Exergue n° 112
« De toutes les fictions les romans étant la plus facile, il n’est point de carrière dans laquelle les écrivains des nations modernes se soient plus essayés. Le roman fait pour ainsi dire la transition entre la vie réelle et la vie imaginaire. L'histoire de chacun est, à quelques modifications près, un roman assez semblable à ceux qu'on imprime, et les souvenirs personnels tiennent souvent à cet égard de lieu d’invention. On a voulu donner plus d’importance à ce genre en y mêlant la poésie, l’histoire et la philosophie ; il me semble que c’est le dénaturer. […] Si l’effet théâtral est la condition indispensable, il est également vrai qu’un roman ne serait ni un bon ouvrage, ni une fiction heureuse, s’il n’inspirait pas une curiosité vive. »
Germaine de Staël, De l'Allemagne,
deuxième partie, t. III, 1810, p. 243.
Brice Tabeling
15/03/2014
La formulation est limpide, presque trop. Une des premières théoriciennes de la littérature, et l’une des plus importantes, définit, à l’aube du XIXe siècle, le roman comme « transition entre la vie réelle et la vie imaginaire ». Les œuvres de Hugo, de Balzac, de Zola, et des autres, de tous les autres, n’hériteraient-elles pas, en quelque manière, de cette phrase ? Le roman aurait-il jamais été autre chose que principalement transitionnel ?
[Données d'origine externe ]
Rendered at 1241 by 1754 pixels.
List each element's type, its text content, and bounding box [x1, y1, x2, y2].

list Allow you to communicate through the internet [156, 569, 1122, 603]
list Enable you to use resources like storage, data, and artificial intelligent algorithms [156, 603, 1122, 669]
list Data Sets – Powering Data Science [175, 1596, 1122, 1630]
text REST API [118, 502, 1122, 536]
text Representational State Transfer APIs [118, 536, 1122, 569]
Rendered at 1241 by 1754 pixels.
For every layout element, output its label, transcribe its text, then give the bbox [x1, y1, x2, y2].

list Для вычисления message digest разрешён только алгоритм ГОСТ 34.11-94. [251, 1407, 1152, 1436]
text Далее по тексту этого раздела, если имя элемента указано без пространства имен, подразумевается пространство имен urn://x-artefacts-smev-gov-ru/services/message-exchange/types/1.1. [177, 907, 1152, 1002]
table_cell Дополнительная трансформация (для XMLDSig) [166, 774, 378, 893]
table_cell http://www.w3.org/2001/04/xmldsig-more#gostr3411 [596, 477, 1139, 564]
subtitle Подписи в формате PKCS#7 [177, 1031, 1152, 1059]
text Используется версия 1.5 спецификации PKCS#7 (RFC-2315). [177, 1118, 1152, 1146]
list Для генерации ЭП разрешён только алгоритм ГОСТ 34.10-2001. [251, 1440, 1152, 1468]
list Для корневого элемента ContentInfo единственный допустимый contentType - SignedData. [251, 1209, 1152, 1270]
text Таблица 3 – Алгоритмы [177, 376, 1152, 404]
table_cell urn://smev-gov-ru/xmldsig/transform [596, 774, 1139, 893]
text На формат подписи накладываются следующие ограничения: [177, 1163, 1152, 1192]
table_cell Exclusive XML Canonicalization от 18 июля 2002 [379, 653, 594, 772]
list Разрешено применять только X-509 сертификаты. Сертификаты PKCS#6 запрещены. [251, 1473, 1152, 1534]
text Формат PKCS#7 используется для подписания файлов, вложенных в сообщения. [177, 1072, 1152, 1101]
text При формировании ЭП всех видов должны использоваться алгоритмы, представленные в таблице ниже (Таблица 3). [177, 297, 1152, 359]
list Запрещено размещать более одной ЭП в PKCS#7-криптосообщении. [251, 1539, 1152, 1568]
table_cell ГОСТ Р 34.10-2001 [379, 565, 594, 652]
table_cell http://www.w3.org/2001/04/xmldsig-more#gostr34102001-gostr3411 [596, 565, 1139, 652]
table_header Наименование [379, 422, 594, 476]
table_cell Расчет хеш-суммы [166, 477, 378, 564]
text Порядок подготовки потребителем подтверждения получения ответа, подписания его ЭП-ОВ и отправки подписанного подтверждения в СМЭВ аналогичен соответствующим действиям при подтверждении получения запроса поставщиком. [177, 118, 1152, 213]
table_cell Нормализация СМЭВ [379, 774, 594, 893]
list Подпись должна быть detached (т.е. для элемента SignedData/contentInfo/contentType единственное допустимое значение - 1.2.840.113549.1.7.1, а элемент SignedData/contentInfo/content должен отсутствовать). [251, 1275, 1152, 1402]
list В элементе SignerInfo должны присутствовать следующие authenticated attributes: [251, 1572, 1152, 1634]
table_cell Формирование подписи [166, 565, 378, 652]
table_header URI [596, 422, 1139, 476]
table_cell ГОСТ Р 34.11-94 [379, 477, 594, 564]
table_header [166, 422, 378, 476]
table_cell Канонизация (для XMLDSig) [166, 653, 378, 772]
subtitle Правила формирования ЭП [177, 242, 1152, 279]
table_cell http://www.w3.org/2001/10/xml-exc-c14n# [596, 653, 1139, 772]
Chaque objection – sur la mémoire, l’histoire, la philosophie et la poésie -- a son tranchant et il serait aisé de relancer la polémique en jouant ce passage contre les approches rhétoriciennes (de première ou de seconde manière), historiques et stylistiques de la littérature. L’intérêt cependant est ailleurs, dans l'indication simple et précise de que ce que le genre romanesque peut avoir de transitionnel : le roman est un recueil d’expériences donné en partage à d’autres expériences. D’un côté, les « souvenirs personnels », de l’autre, « une curiosité vive ». C’est là que se rencontrent des intensités à la fois particulières et communes.